══ SOURCE RECORDS ══
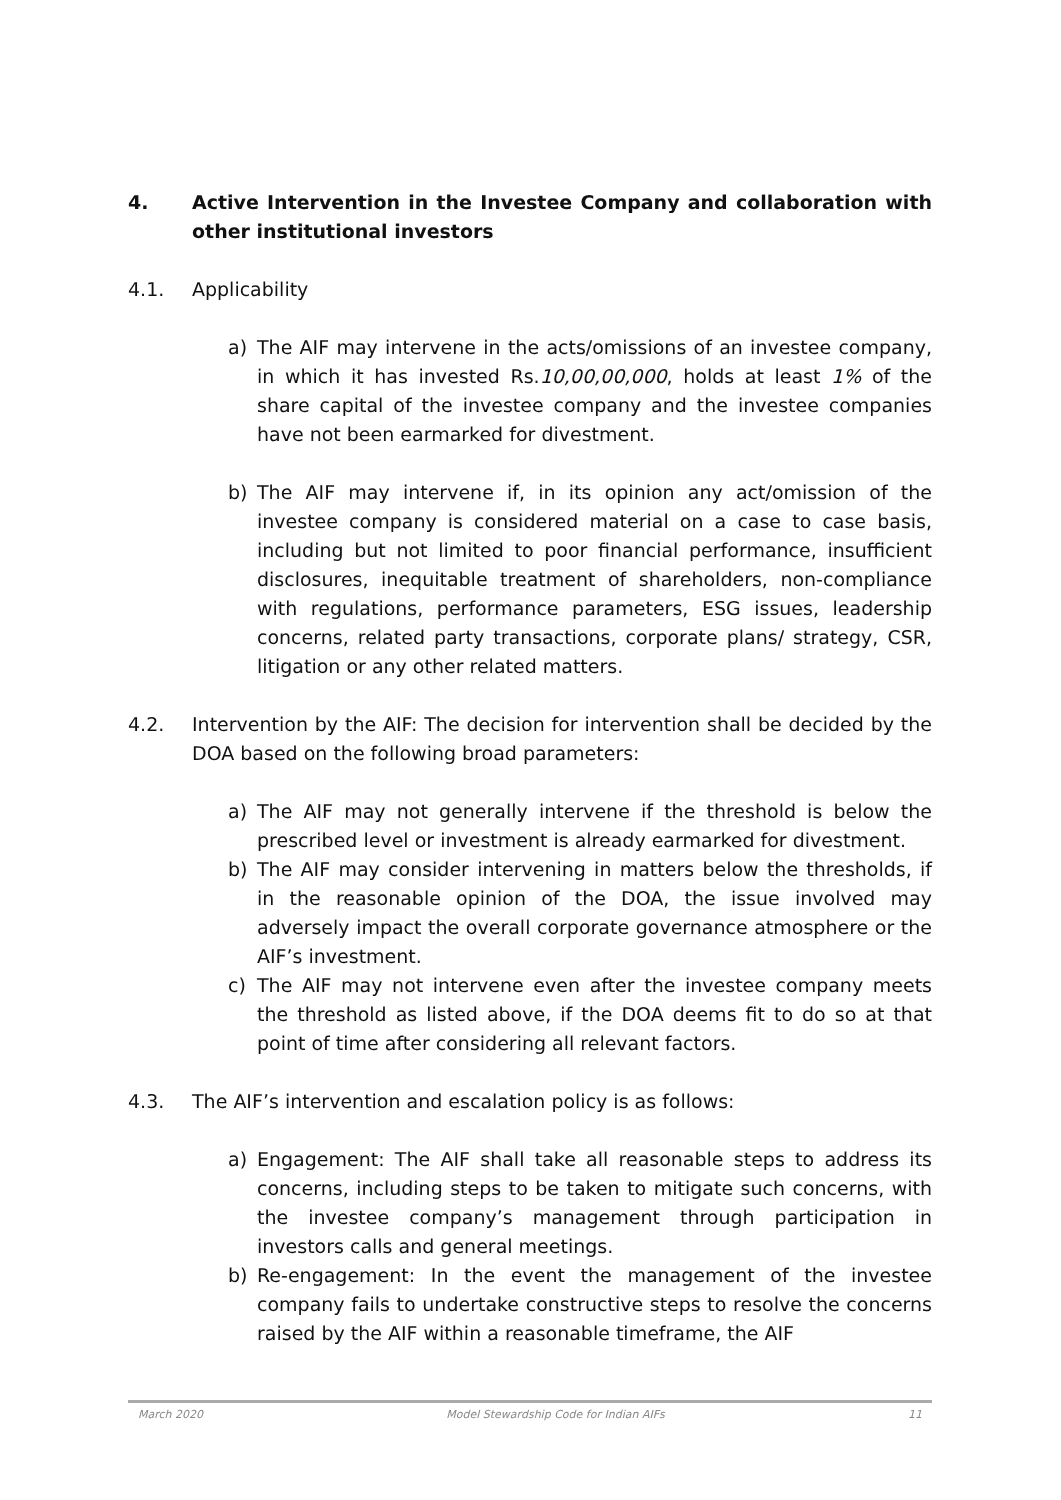4. Active Intervention in the Investee Company and collaboration with other institutional investors
4.1. Applicability
a) The AIF may intervene in the acts/omissions of an investee company, in which it has invested Rs.10,00,00,000, holds at least 1% of the share capital of the investee company and the investee companies have not been earmarked for divestment.
b) The AIF may intervene if, in its opinion any act/omission of the investee company is considered material on a case to case basis, including but not limited to poor financial performance, insufficient disclosures, inequitable treatment of shareholders, non-compliance with regulations, performance parameters, ESG issues, leadership concerns, related party transactions, corporate plans/ strategy, CSR, litigation or any other related matters.
4.2. Intervention by the AIF: The decision for intervention shall be decided by the DOA based on the following broad parameters:
a) The AIF may not generally intervene if the threshold is below the prescribed level or investment is already earmarked for divestment.
b) The AIF may consider intervening in matters below the thresholds, if in the reasonable opinion of the DOA, the issue involved may adversely impact the overall corporate governance atmosphere or the AIF’s investment.
c) The AIF may not intervene even after the investee company meets the threshold as listed above, if the DOA deems fit to do so at that point of time after considering all relevant factors.
4.3. The AIF’s intervention and escalation policy is as follows:
a) Engagement: The AIF shall take all reasonable steps to address its concerns, including steps to be taken to mitigate such concerns, with the investee company’s management through participation in investors calls and general meetings.
b) Re-engagement: In the event the management of the investee company fails to undertake constructive steps to resolve the concerns raised by the AIF within a reasonable timeframe, the AIF
March 2020 Model Stewardship Code for Indian AIFs 11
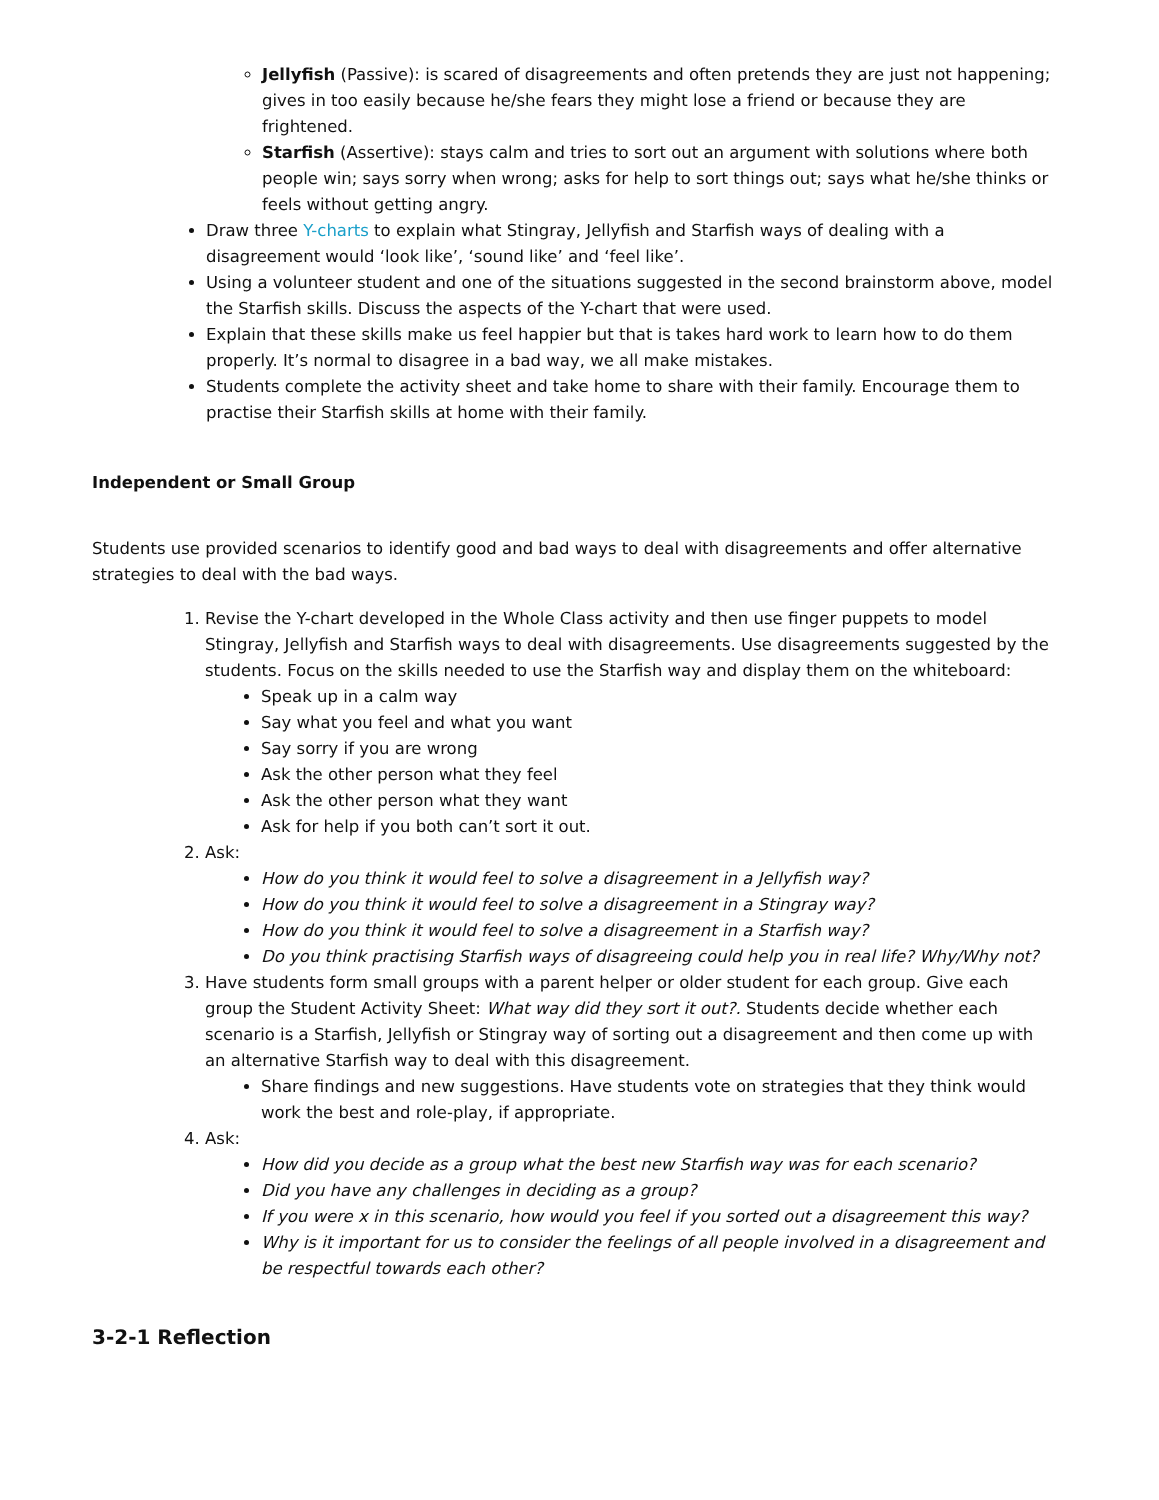Jellyfish (Passive): is scared of disagreements and often pretends they are just not happening; gives in too easily because he/she fears they might lose a friend or because they are frightened.
Starfish (Assertive): stays calm and tries to sort out an argument with solutions where both people win; says sorry when wrong; asks for help to sort things out; says what he/she thinks or feels without getting angry.
Draw three Y-charts to explain what Stingray, Jellyfish and Starfish ways of dealing with a disagreement would ‘look like’, ‘sound like’ and ‘feel like’.
Using a volunteer student and one of the situations suggested in the second brainstorm above, model the Starfish skills. Discuss the aspects of the Y-chart that were used.
Explain that these skills make us feel happier but that is takes hard work to learn how to do them properly. It’s normal to disagree in a bad way, we all make mistakes.
Students complete the activity sheet and take home to share with their family. Encourage them to practise their Starfish skills at home with their family.
Independent or Small Group
Students use provided scenarios to identify good and bad ways to deal with disagreements and offer alternative strategies to deal with the bad ways.
1. Revise the Y-chart developed in the Whole Class activity and then use finger puppets to model Stingray, Jellyfish and Starfish ways to deal with disagreements. Use disagreements suggested by the students. Focus on the skills needed to use the Starfish way and display them on the whiteboard:
Speak up in a calm way
Say what you feel and what you want
Say sorry if you are wrong
Ask the other person what they feel
Ask the other person what they want
Ask for help if you both can’t sort it out.
2. Ask:
How do you think it would feel to solve a disagreement in a Jellyfish way?
How do you think it would feel to solve a disagreement in a Stingray way?
How do you think it would feel to solve a disagreement in a Starfish way?
Do you think practising Starfish ways of disagreeing could help you in real life? Why/Why not?
3. Have students form small groups with a parent helper or older student for each group. Give each group the Student Activity Sheet: What way did they sort it out?. Students decide whether each scenario is a Starfish, Jellyfish or Stingray way of sorting out a disagreement and then come up with an alternative Starfish way to deal with this disagreement.
Share findings and new suggestions. Have students vote on strategies that they think would work the best and role-play, if appropriate.
4. Ask:
How did you decide as a group what the best new Starfish way was for each scenario?
Did you have any challenges in deciding as a group?
If you were x in this scenario, how would you feel if you sorted out a disagreement this way?
Why is it important for us to consider the feelings of all people involved in a disagreement and be respectful towards each other?
3-2-1 Reflection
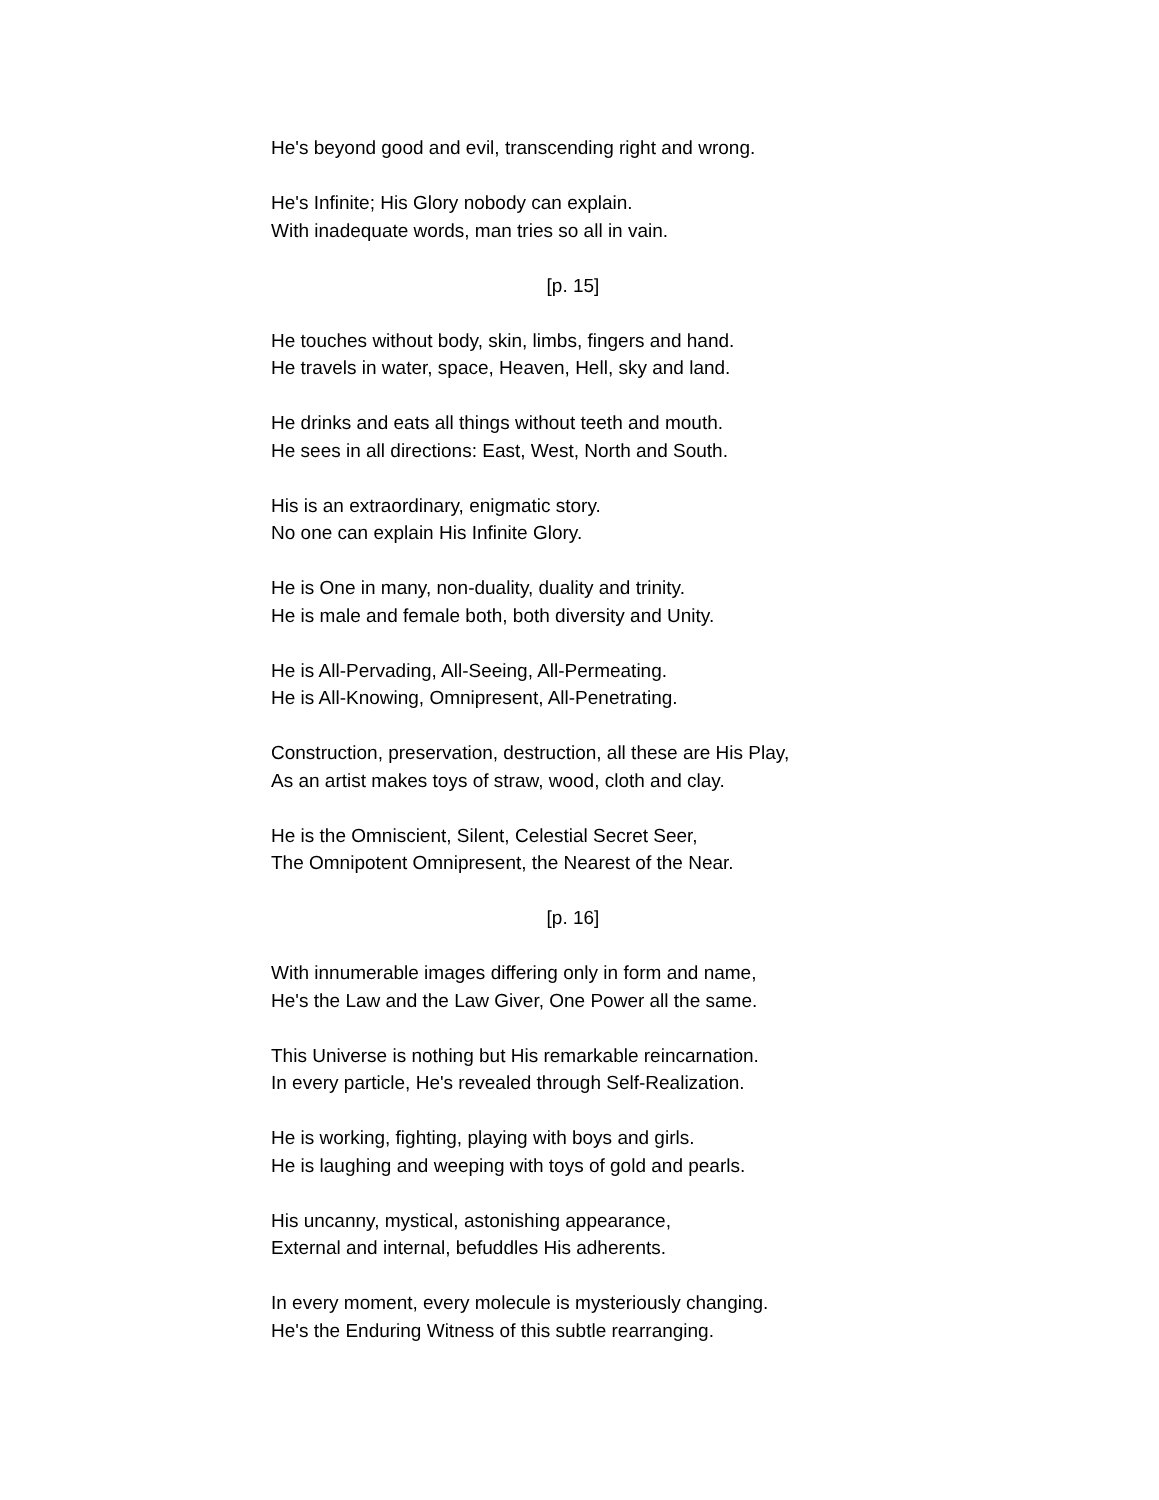He's beyond good and evil, transcending right and wrong.
He's Infinite; His Glory nobody can explain.
With inadequate words, man tries so all in vain.
[p. 15]
He touches without body, skin, limbs, fingers and hand.
He travels in water, space, Heaven, Hell, sky and land.
He drinks and eats all things without teeth and mouth.
He sees in all directions: East, West, North and South.
His is an extraordinary, enigmatic story.
No one can explain His Infinite Glory.
He is One in many, non-duality, duality and trinity.
He is male and female both, both diversity and Unity.
He is All-Pervading, All-Seeing, All-Permeating.
He is All-Knowing, Omnipresent, All-Penetrating.
Construction, preservation, destruction, all these are His Play,
As an artist makes toys of straw, wood, cloth and clay.
He is the Omniscient, Silent, Celestial Secret Seer,
The Omnipotent Omnipresent, the Nearest of the Near.
[p. 16]
With innumerable images differing only in form and name,
He's the Law and the Law Giver, One Power all the same.
This Universe is nothing but His remarkable reincarnation.
In every particle, He's revealed through Self-Realization.
He is working, fighting, playing with boys and girls.
He is laughing and weeping with toys of gold and pearls.
His uncanny, mystical, astonishing appearance,
External and internal, befuddles His adherents.
In every moment, every molecule is mysteriously changing.
He's the Enduring Witness of this subtle rearranging.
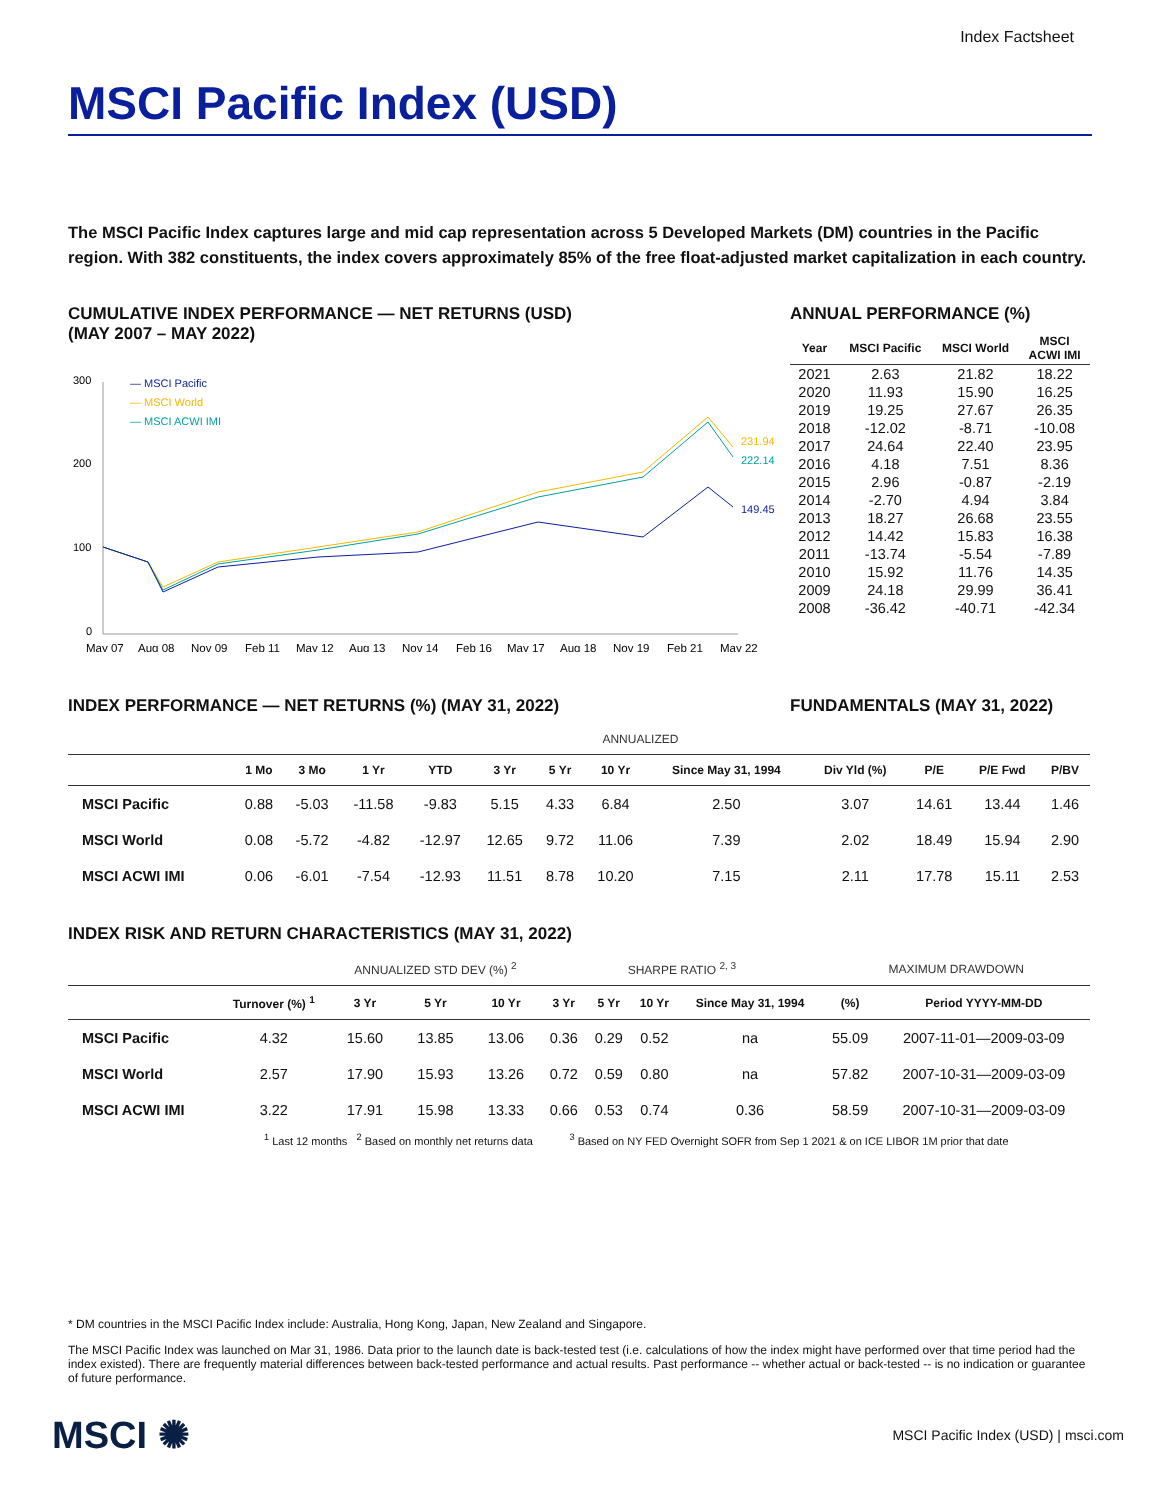Index Factsheet
MSCI Pacific Index (USD)
The MSCI Pacific Index captures large and mid cap representation across 5 Developed Markets (DM) countries in the Pacific region. With 382 constituents, the index covers approximately 85% of the free float-adjusted market capitalization in each country.
CUMULATIVE INDEX PERFORMANCE — NET RETURNS (USD)
(MAY 2007 – MAY 2022)
300
200
100
0
— MSCI Pacific
— MSCI World
— MSCI ACWI IMI
231.94
222.14
149.45
May 07
Aug 08
Nov 09
Feb 11
May 12
Aug 13
Nov 14
Feb 16
May 17
Aug 18
Nov 19
Feb 21
May 22
ANNUAL PERFORMANCE (%)
| Year | MSCI Pacific | MSCI World | MSCI ACWI IMI |
| --- | --- | --- | --- |
| 2021 | 2.63 | 21.82 | 18.22 |
| 2020 | 11.93 | 15.90 | 16.25 |
| 2019 | 19.25 | 27.67 | 26.35 |
| 2018 | -12.02 | -8.71 | -10.08 |
| 2017 | 24.64 | 22.40 | 23.95 |
| 2016 | 4.18 | 7.51 | 8.36 |
| 2015 | 2.96 | -0.87 | -2.19 |
| 2014 | -2.70 | 4.94 | 3.84 |
| 2013 | 18.27 | 26.68 | 23.55 |
| 2012 | 14.42 | 15.83 | 16.38 |
| 2011 | -13.74 | -5.54 | -7.89 |
| 2010 | 15.92 | 11.76 | 14.35 |
| 2009 | 24.18 | 29.99 | 36.41 |
| 2008 | -36.42 | -40.71 | -42.34 |
INDEX PERFORMANCE — NET RETURNS (%) (MAY 31, 2022) FUNDAMENTALS (MAY 31, 2022)
| | | | | | ANNUALIZED | | | | | | | |
| --- | --- | --- | --- | --- | --- | --- | --- | --- | --- | --- | --- | --- |
| | 1 Mo | 3 Mo | 1 Yr | YTD | 3 Yr | 5 Yr | 10 Yr | Since May 31, 1994 | Div Yld (%) | P/E | P/E Fwd | P/BV |
| MSCI Pacific | 0.88 | -5.03 | -11.58 | -9.83 | 5.15 | 4.33 | 6.84 | 2.50 | 3.07 | 14.61 | 13.44 | 1.46 |
| MSCI World | 0.08 | -5.72 | -4.82 | -12.97 | 12.65 | 9.72 | 11.06 | 7.39 | 2.02 | 18.49 | 15.94 | 2.90 |
| MSCI ACWI IMI | 0.06 | -6.01 | -7.54 | -12.93 | 11.51 | 8.78 | 10.20 | 7.15 | 2.11 | 17.78 | 15.11 | 2.53 |
INDEX RISK AND RETURN CHARACTERISTICS (MAY 31, 2022)
| | | ANNUALIZED STD DEV (%) <sup>2</sup> | | | SHARPE RATIO <sup>2, 3</sup> | | | | MAXIMUM DRAWDOWN | |
| --- | --- | --- | --- | --- | --- | --- | --- | --- | --- | --- |
| | Turnover (%) <sup>1</sup> | 3 Yr | 5 Yr | 10 Yr | 3 Yr | 5 Yr | 10 Yr | Since May 31, 1994 | (%) | Period YYYY-MM-DD |
| MSCI Pacific | 4.32 | 15.60 | 13.85 | 13.06 | 0.36 | 0.29 | 0.52 | na | 55.09 | 2007-11-01—2009-03-09 |
| MSCI World | 2.57 | 17.90 | 15.93 | 13.26 | 0.72 | 0.59 | 0.80 | na | 57.82 | 2007-10-31—2009-03-09 |
| MSCI ACWI IMI | 3.22 | 17.91 | 15.98 | 13.33 | 0.66 | 0.53 | 0.74 | 0.36 | 58.59 | 2007-10-31—2009-03-09 |
<sup>1</sup> Last 12 months <sup>2</sup> Based on monthly net returns data <sup>3</sup> Based on NY FED Overnight SOFR from Sep 1 2021 & on ICE LIBOR 1M prior that date
* DM countries in the MSCI Pacific Index include: Australia, Hong Kong, Japan, New Zealand and Singapore.
The MSCI Pacific Index was launched on Mar 31, 1986. Data prior to the launch date is back-tested test (i.e. calculations of how the index might have performed over that time period had the index existed). There are frequently material differences between back-tested performance and actual results. Past performance -- whether actual or back-tested -- is no indication or guarantee of future performance.
MSCI ✺ MSCI Pacific Index (USD) | msci.com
═══
All lines in the records above that contain "involved" are to be reported.

b) The AIF may consider intervening in matters below the thresholds, if in the reasonable opinion of the DOA, the issue involved may adversely impact the overall corporate governance atmosphere or the AIF’s investment.
Why is it important for us to consider the feelings of all people involved in a disagreement and be respectful towards each other?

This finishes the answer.